Whether you can't work without listening to music or you can't make it through a work day without an Angry Birds break, you can't avoid using iTunes to get the latest apps and songs to fill up your iPod, iPhone or iPad. Even if you don't have a snazzy iDevice, you can still download iTunes to manage your music and movies. And since hundreds of millions of people have done just that, tech experts say it's no wonder hackers are hitting it big.
"Someone asked Willie Sutton, 'Why do you rob banks?'" related Rick Matthews, the associate provost for Technology and Information Systems at Wake Forest University. "And Willie Sutton said, 'Because that's where the money is.'"
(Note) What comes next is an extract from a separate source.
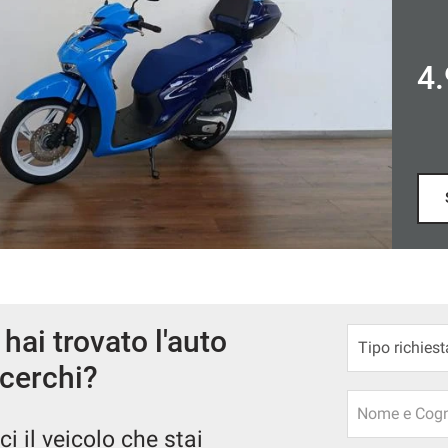
5.
hai trovato l'auto
cerchi?
Nome e Cog
ci il veicolo che stai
There is plenty of money in iTunes, as you have to tie some form of payment to your account. And on page after page of forums in Apple's online community, hundreds of people say hackers are stealing their money.
There are a couple of theories floating around online about how that's happening. One says some folks have figured out how to generate iTunes gift card numbers, which means your account might not actually be getting hacked -- but that someone has drained down the balance on the gift card number that matches yours.
Or hackers could've figured out your password from another website and hit the jackpot because you keep it the same on multiple sites.
"How important are your keys? Do you want to use the same key for everything you do?" Matthews asked. Failing to have a different password for each site you visit "gives access to a lot of information. Your passwords are the keys to your financial wellbeing. ... You need to protect those like you protect your property at home."
Matthews says you should use a different password for every online account you have. That's your best defense against hackers, he said.
When it comes to safeguarding the money in your iTunes account, use a gift card for payment if you can. At the very least, use a credit card instead of a debit card. That'll give you the best chance of getting your money back if something goes wrong.
If you think your iTunes account has been hacked, tech website CNET recommends you change your password immediately. You can de-authorize all the machines associated with your iTunes account, too, and then reset your account. CNET also recommends contacting Apple through the iTunes Store to let the company know your account could've been compromised.
WFMY News 2 reached out to Apple to see what it's doing to stop the reported problems, but the company has not yet responded.